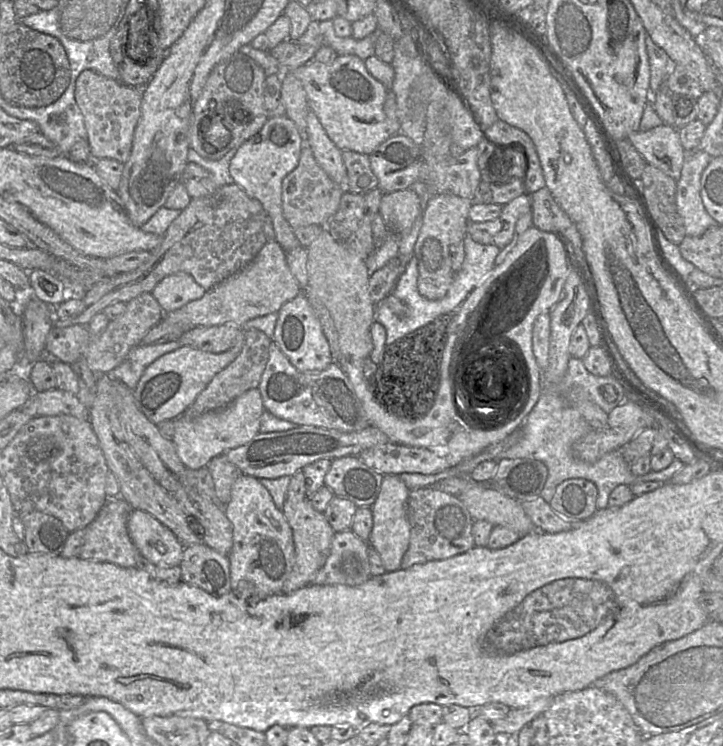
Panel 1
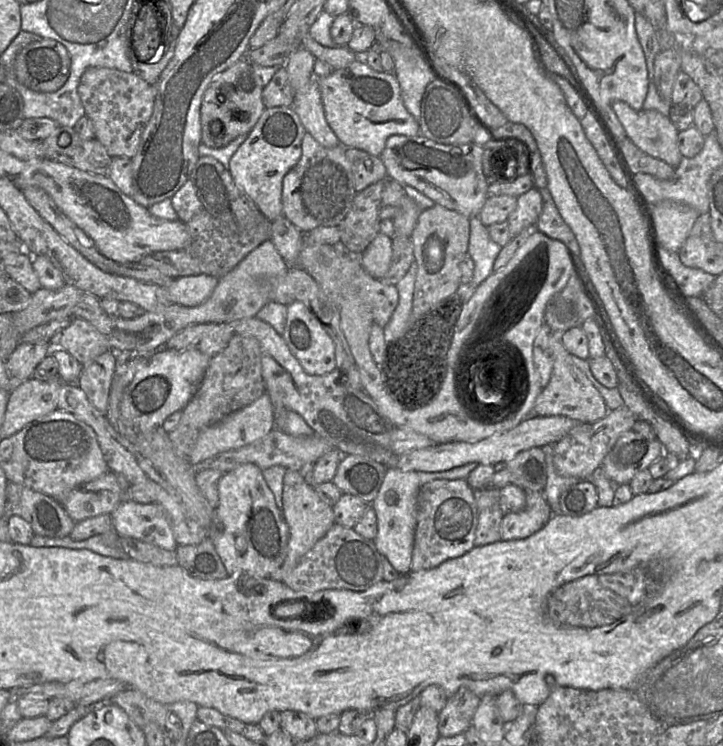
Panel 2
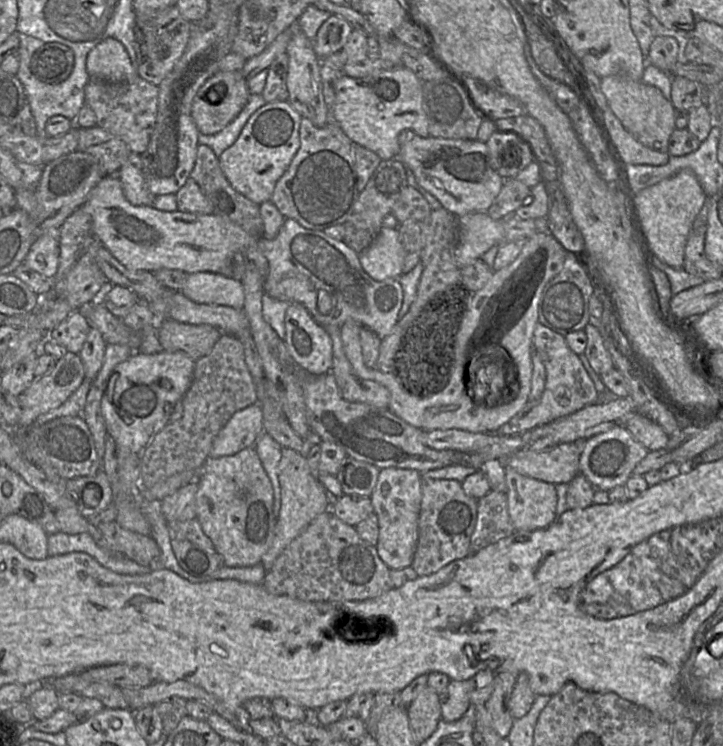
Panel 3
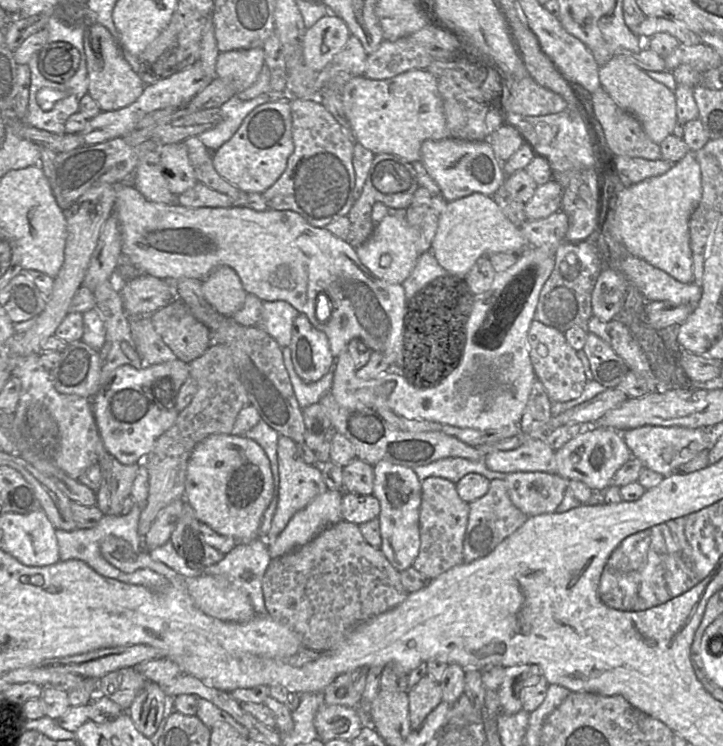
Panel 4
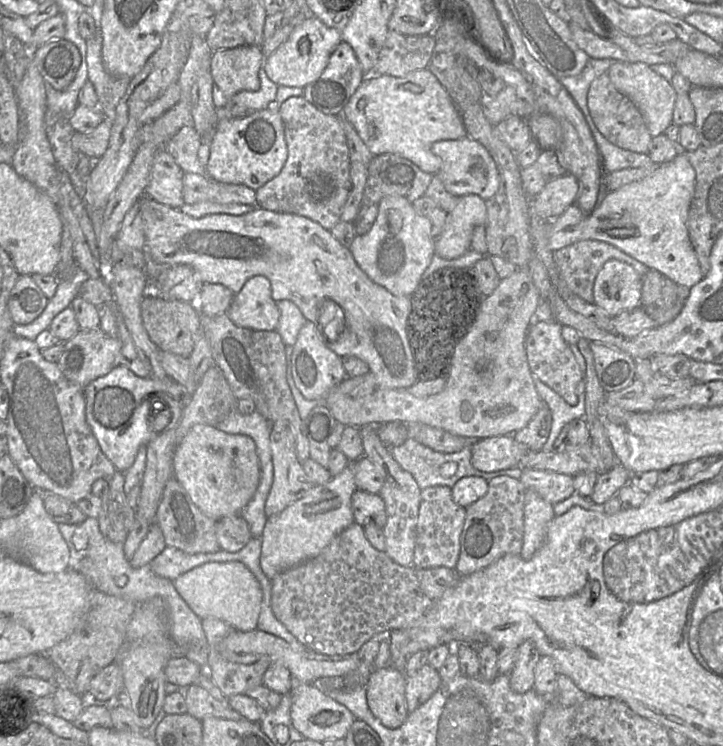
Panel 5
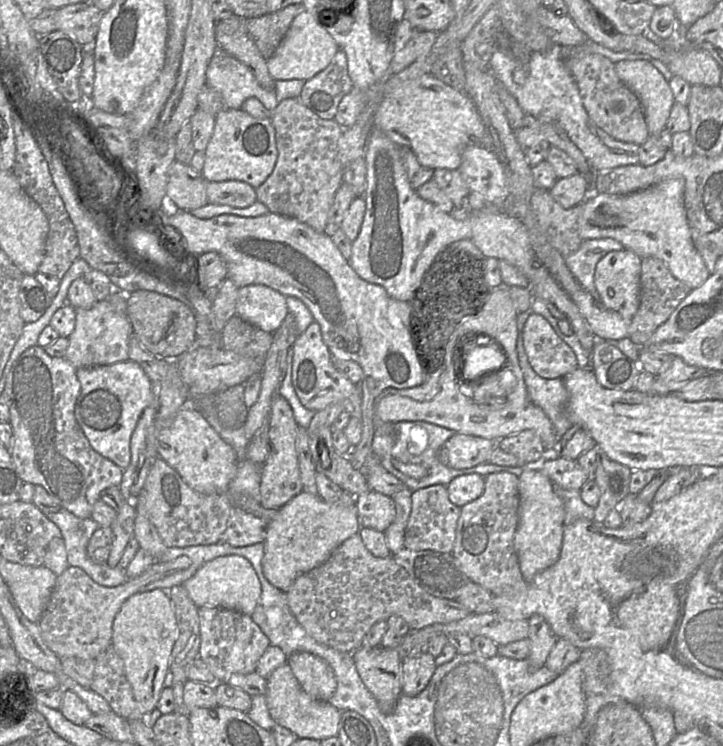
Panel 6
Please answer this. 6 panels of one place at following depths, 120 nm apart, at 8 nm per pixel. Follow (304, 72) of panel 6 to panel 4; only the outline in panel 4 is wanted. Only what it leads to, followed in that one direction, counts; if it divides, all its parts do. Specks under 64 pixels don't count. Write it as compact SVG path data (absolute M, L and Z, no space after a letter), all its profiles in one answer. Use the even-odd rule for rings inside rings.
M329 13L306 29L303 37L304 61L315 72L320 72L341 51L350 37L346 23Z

...

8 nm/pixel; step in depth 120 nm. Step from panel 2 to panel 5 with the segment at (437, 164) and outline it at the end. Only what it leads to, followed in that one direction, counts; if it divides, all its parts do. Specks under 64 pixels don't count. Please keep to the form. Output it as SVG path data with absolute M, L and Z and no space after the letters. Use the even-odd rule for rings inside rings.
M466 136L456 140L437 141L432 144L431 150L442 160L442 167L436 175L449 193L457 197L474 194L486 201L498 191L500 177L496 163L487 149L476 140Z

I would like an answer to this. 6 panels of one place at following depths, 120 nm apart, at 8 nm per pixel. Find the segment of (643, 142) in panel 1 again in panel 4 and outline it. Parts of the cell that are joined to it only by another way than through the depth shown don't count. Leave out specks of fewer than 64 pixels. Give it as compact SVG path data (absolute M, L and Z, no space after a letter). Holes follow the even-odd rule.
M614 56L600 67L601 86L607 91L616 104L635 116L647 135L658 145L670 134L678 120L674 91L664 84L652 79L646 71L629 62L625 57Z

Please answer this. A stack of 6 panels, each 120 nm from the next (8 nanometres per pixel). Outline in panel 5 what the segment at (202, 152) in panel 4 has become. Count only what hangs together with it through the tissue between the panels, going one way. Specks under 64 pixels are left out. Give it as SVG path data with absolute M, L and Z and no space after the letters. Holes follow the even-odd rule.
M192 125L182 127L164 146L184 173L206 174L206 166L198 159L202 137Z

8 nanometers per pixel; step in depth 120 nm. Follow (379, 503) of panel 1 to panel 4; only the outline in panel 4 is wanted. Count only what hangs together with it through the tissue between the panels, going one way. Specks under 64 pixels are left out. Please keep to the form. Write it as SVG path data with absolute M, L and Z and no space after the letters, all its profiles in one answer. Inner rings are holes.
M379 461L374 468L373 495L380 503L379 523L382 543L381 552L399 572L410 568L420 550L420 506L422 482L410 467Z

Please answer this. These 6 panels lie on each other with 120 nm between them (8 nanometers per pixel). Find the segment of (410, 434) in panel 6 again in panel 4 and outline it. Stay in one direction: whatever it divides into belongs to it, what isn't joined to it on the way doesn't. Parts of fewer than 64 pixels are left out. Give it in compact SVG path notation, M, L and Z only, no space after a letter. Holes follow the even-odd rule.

**ASSIGNED TASK**: Copy out each line of the data above, exactly, if it lies between the line holding "8 nanometers per pixel;" and the line holding "Please answer this. These", inclusive; copy no other line.

**EXERCISE RESULT**:
8 nanometers per pixel; step in depth 120 nm. Follow (379, 503) of panel 1 to panel 4; only the outline in panel 4 is wanted. Count only what hangs together with it through the tissue between the panels, going one way. Specks under 64 pixels are left out. Please keep to the form. Write it as SVG path data with absolute M, L and Z and no space after the letters, all its profiles in one answer. Inner rings are holes.
M379 461L374 468L373 495L380 503L379 523L382 543L381 552L399 572L410 568L420 550L420 506L422 482L410 467Z

Please answer this. These 6 panels lie on each other with 120 nm between them (8 nanometers per pixel). Find the segment of (410, 434) in panel 6 again in panel 4 and outline it. Stay in one direction: whatever it divides into belongs to it, what isn't joined to it on the way doesn't. Parts of fewer than 64 pixels are left out. Give it in compact SVG path notation, M, L and Z only, no space after a letter. Holes follow the even-odd rule.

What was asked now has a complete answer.